Lars had a rope in his hand and was attempting to lash the lathe to the wall. The lights inside the container suddenly flickered and went out. Radar felt his heart sink. Not another blackout. Here? In the middle of the ocean? In the middle of the storm of all storms? He could think of nothing worse.
The lights blinked and buzzed back on again. Radar looked up. The birds. He had forgotten about the birds. They still hung from the ceiling, swaying wildly about, palindroming with the sea.
“Lars!”
“What?”
“We’ve got to get him out of here!” he yelled.
With much effort, they managed to half-carry, half-drag Otik out the door.
“Ostavite me,” he kept saying. “Ostavite me, ostavite me.”
Outside, in cargo hold number four, there were no flying projectiles, but the sound was even more hellacious than inside the container. The wail had turned into a full-pitched scream, and Radar could hear the ribs of the ship straining, their fibers pulled and compressed to the breaking point. It was like being in the belly of a dying whale. At the next roll, Radar tripped and fell and immediately found himself soaked. The floor of the hold was covered in seawater. The water quickly slopped away as the roll reached its vertex and then just as quickly came spilling back onto him. The beams, the bulwark, the very superstructure of the ship screeched in protest. From somewhere ahead, what sounded like an essential support cracked, and the cargo hold around him gave what could only be described as a death rattle.
For the first time, Radar saw what was going to happen: This ship is going to sink.
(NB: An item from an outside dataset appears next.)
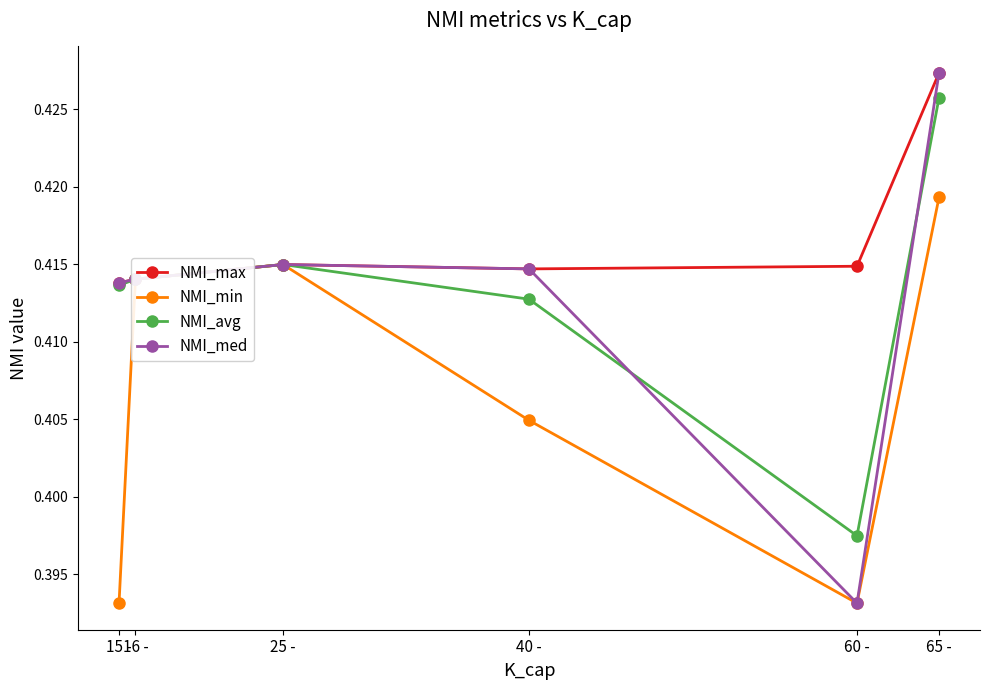

Which series has the widest spread of values?

NMI_med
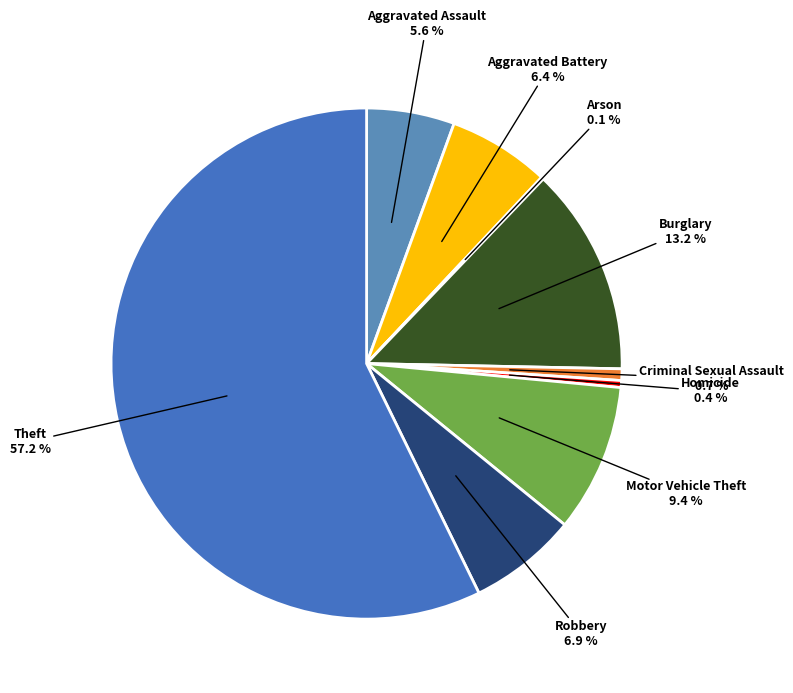

What is the largest slice in the pie chart?

Theft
I’m going to die on this ship. The idea of his own death did not elicit panic but rather resignation, as if he had known it would end like this the whole time.
“Get him upstairs!” shouted Lars. “There’s a lounge on the lower deck.”
Radar snapped out of his morose reverie and grabbed Otik’s shoulder. Urged on by adrenaline and the threat of a watery grave, they maneuvered themselves to the opening of the stairwell. Radar would have thought it impossible to go any farther, but somehow they pinballed up the four flights of stairs despite his own handicaps, the immensity of Otik’s mass, and the heave and throes of the boat. Radar’s shoulders were sore from crashing against one wall after another. Yet he had almost grown accustomed to the rhythms of the egregious rolling and pitching. Even if the rules of the world had gone haywire, he sensed a method to this madness. When the boat reached the top of its tilt axis, his body was already readying itself for the release and the counter-tilt.
They slammed against the door to the lounge and then collapsed onto the floor. The lounge was abandoned. The Little Mermaid was playing silently on the television. Radar lay there, panting, watching Sebastian merrily sing and leap about on the screen, when a single idea occurred to him: Ivan. He need to find Ivan. If he was with Ivan, all would be okay.